* **Data listing**
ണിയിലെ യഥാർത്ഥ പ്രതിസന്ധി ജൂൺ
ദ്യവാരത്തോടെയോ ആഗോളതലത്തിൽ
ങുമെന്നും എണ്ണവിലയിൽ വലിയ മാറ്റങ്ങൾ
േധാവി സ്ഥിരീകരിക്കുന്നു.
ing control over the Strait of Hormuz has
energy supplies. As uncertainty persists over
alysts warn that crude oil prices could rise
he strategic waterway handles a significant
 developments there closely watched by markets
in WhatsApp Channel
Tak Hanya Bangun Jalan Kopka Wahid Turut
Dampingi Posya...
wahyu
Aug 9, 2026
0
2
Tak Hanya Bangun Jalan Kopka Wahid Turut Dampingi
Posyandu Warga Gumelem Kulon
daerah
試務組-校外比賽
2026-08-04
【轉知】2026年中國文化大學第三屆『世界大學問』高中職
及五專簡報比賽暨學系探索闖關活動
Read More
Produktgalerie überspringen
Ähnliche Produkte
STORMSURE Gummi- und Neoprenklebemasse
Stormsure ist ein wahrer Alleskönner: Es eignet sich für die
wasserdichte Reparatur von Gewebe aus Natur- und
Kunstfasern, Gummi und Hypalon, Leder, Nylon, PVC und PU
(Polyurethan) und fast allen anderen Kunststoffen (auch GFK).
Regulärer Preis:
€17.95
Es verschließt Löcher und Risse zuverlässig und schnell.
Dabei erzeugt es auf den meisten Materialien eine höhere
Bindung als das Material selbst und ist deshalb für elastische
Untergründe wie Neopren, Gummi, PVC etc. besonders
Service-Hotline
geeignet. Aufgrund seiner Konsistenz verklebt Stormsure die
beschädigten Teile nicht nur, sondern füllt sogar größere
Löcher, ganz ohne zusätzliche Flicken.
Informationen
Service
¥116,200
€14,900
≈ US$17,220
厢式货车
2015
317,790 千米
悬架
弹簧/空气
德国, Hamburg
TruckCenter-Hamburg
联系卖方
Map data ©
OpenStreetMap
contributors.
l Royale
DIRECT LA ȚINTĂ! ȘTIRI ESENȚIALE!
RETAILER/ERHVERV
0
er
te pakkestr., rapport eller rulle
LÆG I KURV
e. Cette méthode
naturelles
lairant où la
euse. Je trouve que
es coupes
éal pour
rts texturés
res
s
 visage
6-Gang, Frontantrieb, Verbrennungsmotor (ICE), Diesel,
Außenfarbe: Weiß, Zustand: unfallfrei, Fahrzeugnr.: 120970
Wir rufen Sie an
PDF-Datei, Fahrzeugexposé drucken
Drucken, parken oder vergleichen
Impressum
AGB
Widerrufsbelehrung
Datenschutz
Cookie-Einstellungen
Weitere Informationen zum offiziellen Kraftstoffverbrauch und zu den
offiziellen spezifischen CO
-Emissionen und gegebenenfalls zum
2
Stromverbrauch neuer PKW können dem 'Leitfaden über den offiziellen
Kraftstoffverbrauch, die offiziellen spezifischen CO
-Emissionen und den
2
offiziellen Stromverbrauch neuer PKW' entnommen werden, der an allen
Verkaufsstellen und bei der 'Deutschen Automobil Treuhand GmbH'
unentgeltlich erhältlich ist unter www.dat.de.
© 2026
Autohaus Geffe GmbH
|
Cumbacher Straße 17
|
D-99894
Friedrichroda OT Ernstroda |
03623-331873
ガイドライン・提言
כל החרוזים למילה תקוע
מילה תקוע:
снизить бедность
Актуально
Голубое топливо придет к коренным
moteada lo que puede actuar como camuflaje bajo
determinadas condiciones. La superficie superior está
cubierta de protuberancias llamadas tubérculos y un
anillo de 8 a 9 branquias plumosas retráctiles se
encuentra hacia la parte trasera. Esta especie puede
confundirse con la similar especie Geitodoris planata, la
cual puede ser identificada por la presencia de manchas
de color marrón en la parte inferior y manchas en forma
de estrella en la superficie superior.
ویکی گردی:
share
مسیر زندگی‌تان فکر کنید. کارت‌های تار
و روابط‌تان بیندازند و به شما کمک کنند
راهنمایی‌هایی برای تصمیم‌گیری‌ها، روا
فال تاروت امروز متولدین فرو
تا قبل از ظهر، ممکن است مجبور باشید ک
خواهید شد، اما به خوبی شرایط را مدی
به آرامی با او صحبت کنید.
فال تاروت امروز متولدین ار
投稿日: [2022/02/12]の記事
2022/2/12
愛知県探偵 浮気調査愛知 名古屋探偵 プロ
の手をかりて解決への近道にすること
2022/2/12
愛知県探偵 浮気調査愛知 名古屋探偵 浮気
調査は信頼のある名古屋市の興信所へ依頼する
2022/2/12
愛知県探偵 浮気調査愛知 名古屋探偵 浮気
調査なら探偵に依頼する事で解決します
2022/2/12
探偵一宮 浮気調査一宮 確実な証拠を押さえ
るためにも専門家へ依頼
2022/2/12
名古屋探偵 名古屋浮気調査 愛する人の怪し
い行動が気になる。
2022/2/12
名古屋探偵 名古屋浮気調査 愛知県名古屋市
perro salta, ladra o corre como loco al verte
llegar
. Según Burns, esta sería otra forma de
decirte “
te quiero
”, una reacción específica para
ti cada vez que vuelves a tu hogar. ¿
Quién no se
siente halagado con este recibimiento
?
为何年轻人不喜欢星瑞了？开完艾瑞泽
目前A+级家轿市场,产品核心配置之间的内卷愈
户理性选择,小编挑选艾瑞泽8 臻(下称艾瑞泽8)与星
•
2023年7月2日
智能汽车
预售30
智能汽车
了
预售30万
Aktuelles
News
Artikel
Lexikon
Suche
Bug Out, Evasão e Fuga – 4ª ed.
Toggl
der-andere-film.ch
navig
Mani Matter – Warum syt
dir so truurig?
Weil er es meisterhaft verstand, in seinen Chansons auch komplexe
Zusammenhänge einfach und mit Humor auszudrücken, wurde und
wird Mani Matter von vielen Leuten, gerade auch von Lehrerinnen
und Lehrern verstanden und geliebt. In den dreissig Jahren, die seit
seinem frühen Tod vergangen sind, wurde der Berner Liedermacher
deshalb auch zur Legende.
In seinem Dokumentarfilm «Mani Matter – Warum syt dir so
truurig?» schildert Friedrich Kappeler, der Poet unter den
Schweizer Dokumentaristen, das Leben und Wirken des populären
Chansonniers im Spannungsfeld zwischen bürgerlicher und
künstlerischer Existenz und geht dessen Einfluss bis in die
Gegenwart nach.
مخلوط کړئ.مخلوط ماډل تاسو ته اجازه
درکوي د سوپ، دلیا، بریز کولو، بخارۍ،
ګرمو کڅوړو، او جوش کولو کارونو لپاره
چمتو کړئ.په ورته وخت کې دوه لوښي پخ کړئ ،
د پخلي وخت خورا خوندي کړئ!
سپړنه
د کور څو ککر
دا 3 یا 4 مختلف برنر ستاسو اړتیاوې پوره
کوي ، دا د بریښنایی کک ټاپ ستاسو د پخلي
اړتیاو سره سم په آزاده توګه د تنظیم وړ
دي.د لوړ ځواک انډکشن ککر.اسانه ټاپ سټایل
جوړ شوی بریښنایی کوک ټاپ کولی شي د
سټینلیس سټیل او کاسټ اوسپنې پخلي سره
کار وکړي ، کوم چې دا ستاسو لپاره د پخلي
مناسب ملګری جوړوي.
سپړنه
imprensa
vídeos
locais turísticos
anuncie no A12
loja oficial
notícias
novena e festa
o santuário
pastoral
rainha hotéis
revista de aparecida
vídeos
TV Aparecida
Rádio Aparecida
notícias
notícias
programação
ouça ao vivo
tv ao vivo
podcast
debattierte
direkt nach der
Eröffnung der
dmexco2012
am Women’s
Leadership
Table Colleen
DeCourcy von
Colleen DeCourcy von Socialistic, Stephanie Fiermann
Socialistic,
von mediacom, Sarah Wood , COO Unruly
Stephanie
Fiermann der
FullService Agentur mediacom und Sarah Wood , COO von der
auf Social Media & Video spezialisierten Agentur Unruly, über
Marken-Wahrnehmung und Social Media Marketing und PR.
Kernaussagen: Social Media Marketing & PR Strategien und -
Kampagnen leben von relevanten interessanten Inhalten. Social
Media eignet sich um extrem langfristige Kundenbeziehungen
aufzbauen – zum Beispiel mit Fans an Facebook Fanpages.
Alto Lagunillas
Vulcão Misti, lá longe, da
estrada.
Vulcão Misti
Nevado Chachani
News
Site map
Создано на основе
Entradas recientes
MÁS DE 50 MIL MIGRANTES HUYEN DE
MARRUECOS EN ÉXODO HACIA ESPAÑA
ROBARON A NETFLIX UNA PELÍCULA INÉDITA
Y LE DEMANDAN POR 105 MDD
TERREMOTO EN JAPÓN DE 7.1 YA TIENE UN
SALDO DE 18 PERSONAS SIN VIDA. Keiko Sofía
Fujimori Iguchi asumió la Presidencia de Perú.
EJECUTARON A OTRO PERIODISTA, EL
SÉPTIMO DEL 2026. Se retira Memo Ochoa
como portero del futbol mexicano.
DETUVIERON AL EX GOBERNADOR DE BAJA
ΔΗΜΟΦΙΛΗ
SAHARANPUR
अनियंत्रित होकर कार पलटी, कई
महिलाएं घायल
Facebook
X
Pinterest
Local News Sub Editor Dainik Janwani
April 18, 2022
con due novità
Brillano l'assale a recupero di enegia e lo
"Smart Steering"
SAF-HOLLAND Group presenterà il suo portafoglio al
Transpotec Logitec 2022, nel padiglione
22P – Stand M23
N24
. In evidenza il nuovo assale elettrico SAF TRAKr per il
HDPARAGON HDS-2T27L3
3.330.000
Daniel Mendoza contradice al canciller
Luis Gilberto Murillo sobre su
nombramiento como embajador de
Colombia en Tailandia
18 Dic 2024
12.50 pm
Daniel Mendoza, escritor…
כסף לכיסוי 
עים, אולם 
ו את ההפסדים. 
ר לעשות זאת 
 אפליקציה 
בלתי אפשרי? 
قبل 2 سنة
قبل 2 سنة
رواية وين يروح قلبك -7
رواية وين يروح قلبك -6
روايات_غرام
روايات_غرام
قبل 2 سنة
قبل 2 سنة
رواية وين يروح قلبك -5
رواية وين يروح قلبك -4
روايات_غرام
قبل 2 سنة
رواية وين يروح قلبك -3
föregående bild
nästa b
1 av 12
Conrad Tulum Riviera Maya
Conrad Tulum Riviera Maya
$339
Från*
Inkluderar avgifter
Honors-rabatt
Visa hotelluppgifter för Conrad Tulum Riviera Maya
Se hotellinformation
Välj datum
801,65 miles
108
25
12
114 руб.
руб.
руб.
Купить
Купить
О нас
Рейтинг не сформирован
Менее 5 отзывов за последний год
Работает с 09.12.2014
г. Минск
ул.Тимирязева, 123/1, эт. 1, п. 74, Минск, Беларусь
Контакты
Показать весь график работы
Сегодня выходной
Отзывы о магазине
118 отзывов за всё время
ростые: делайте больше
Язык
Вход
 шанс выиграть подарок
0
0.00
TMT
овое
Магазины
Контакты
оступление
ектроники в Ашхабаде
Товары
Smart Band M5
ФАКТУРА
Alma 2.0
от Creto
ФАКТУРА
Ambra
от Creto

* **Task goal**
Copy the text of the items word for word, from the first line through the line containing "Posyandu Warga Gumelem Kulon", including both.

* **Answer for the task**
ണിയിലെ യഥാർത്ഥ പ്രതിസന്ധി ജൂൺ
ദ്യവാരത്തോടെയോ ആഗോളതലത്തിൽ
ങുമെന്നും എണ്ണവിലയിൽ വലിയ മാറ്റങ്ങൾ
േധാവി സ്ഥിരീകരിക്കുന്നു.
ing control over the Strait of Hormuz has
energy supplies. As uncertainty persists over
alysts warn that crude oil prices could rise
he strategic waterway handles a significant
 developments there closely watched by markets
in WhatsApp Channel
Tak Hanya Bangun Jalan Kopka Wahid Turut
Dampingi Posya...
wahyu
Aug 9, 2026
0
2
Tak Hanya Bangun Jalan Kopka Wahid Turut Dampingi
Posyandu Warga Gumelem Kulon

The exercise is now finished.